Search code examples
sqlaws-glueamazon-athenaprestotrino

Athena query JSON Array without struct


In Athena how can I structure a select statement to query the below by timestamp? The data is stored as a string

[{
    "data": [{
        "ct": "26.7"
    }, {
        "ct": "24.9",
    }, {
        "ct": "26.8",
    }],
    "timestamp": "1658102460"
}, {
    "data": [{
        "ct": "26.7",
        }, {
        "ct": "25.0",
        }],
    "timestamp": "1658102520"
}]

I tried the below but it just came back empty.

SELECT json_extract_scalar(insights, '$.timestamp') as ts
FROM history

What I am trying to get to is returning only the data where a timestamp is between X & Y.

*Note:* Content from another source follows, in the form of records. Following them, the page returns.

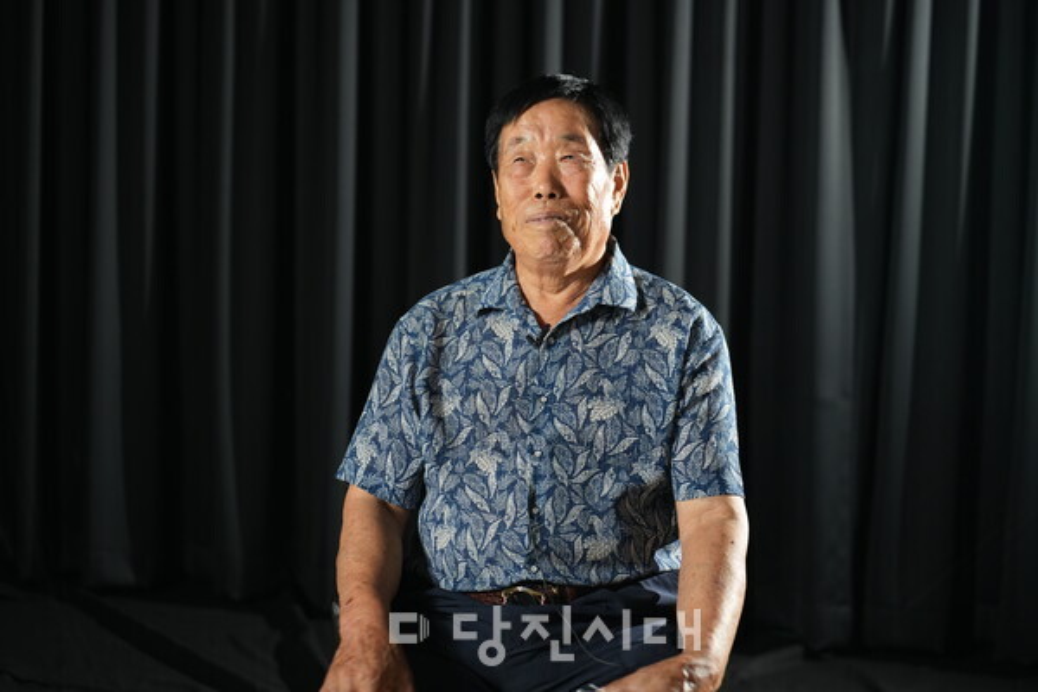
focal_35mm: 70
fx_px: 2018
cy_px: 346
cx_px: 519
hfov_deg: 28.8
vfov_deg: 19.5
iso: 1000
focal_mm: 70
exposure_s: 1/60
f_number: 2.8
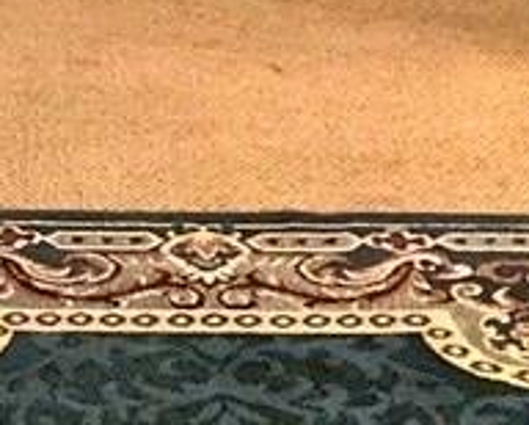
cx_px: -6
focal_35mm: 151
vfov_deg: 9.3
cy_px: -546
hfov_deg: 12.6
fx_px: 2367
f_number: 2.2
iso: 125
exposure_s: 1/10
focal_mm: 4.15
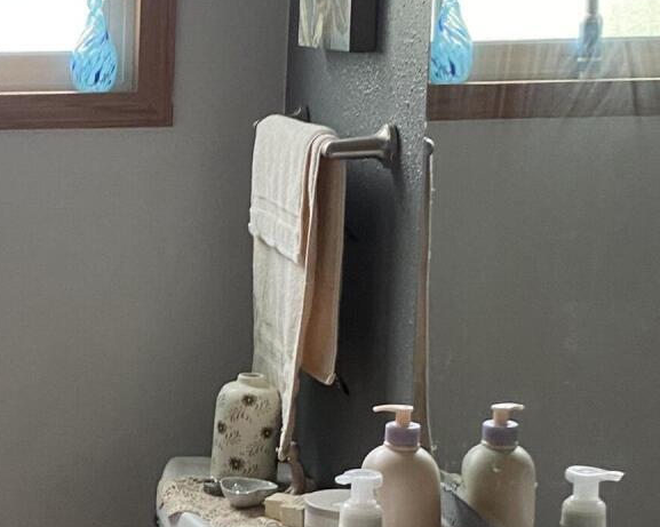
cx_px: -120
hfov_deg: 20.4
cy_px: 364
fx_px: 1718
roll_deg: +0.3
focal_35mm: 88
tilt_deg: -10.9
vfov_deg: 17.4
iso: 160
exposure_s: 1/60
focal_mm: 4.25
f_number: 1.8
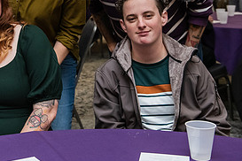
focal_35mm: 85
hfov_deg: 23.2
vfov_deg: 15.9
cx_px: 16
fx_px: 571
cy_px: 15
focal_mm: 40
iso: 2500
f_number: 4
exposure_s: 1/160
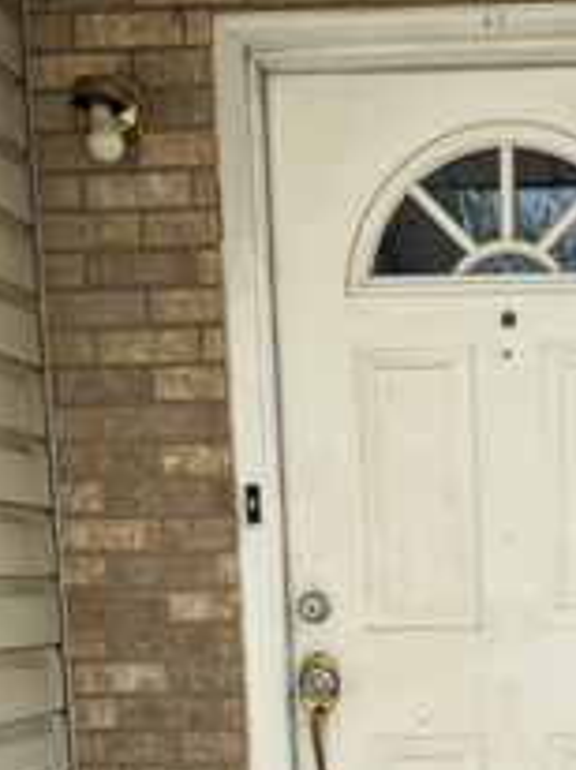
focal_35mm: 56
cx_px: 539
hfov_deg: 25.1
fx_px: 1245
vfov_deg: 31.8
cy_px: 763
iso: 80
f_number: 1.78
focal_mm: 6.76
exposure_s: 1/2053
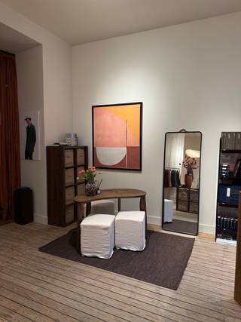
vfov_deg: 71.6
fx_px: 223
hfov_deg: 56.8
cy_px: 161
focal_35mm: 24
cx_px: 120
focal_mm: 6.76
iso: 125
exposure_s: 1/100
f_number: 1.78
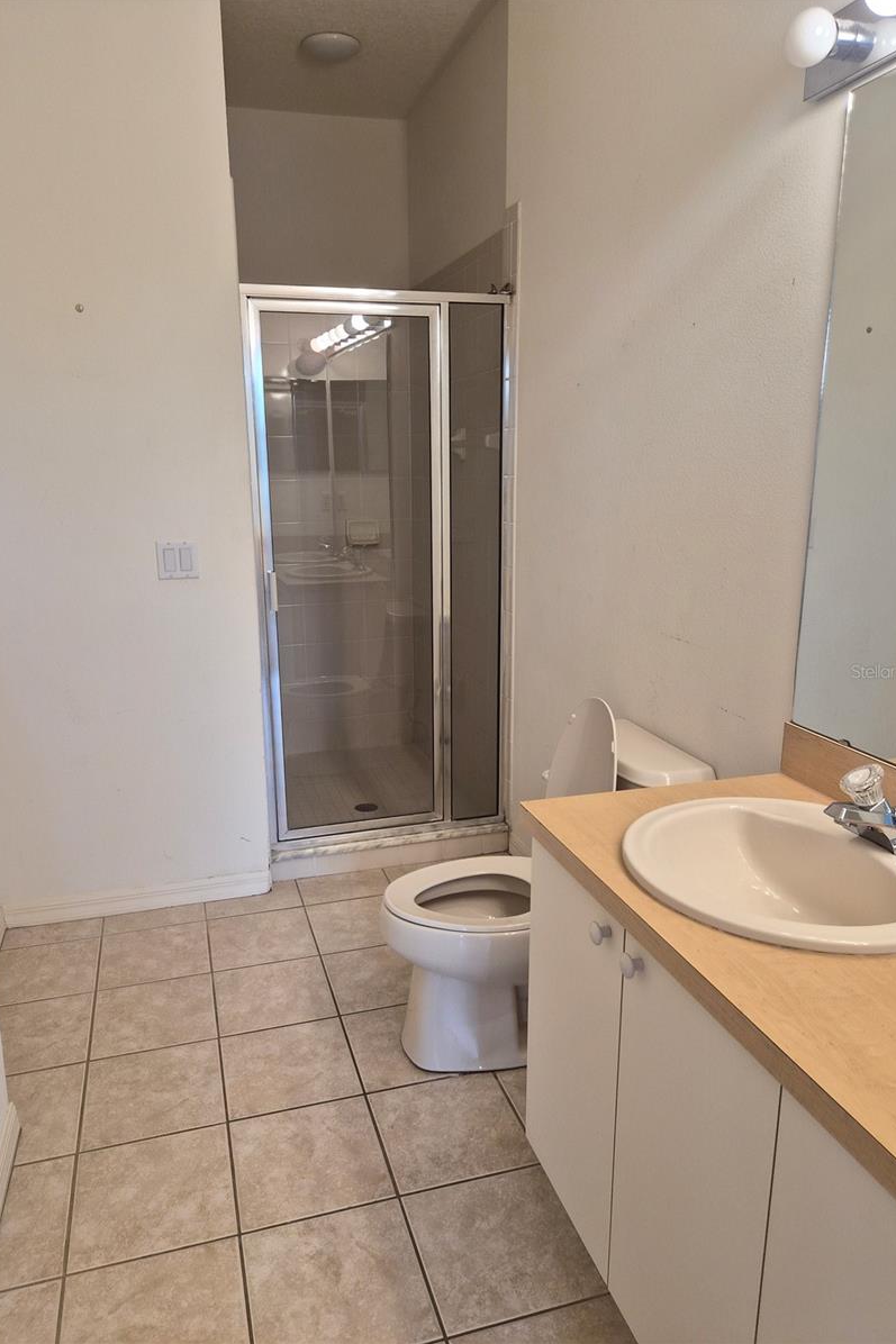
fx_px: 896
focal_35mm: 24
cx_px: 425
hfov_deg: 53.1
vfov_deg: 73.8
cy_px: 671
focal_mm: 5.4
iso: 160
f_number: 1.8
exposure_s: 1/120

When I try doing this as a struct and a cross join with unnest it's very very slow so I am trying to find another way.


Solution

  • json_extract_scalar will not help here because it returns only one value. Trino improved vastly json path support but Athena has much more older version of the Presto engine which does not support it. So you need to cast to array and use unnest (removed trailing commas from json):

    -- sample data
    WITH dataset (json_str) AS (
        values ('[{
        "data": [{
            "ct": "26.7"
        }, {
            "ct": "24.9"
        }, {
            "ct": "26.8"
        }],
        "timestamp": "1658102460"
    }, {
        "data": [{
            "ct": "26.7"
            }, {
            "ct": "25.0"
            }],
        "timestamp": "1658102520"
    }]')
    )
    
    -- query
    select mp['timestamp'] timestamp,
        mp['data'] data
    from dataset,
    unnest(cast(json_parse(json_str) as array(map(varchar, json)))) as t(mp)
    

    Output:

    timestamp data
    1658102460 [{"ct":"26.7"},{"ct":"24.9"},{"ct":"26.8"}]
    1658102520 [{"ct":"26.7"},{"ct":"25.0"}]

    After that you can apply filtering and process data.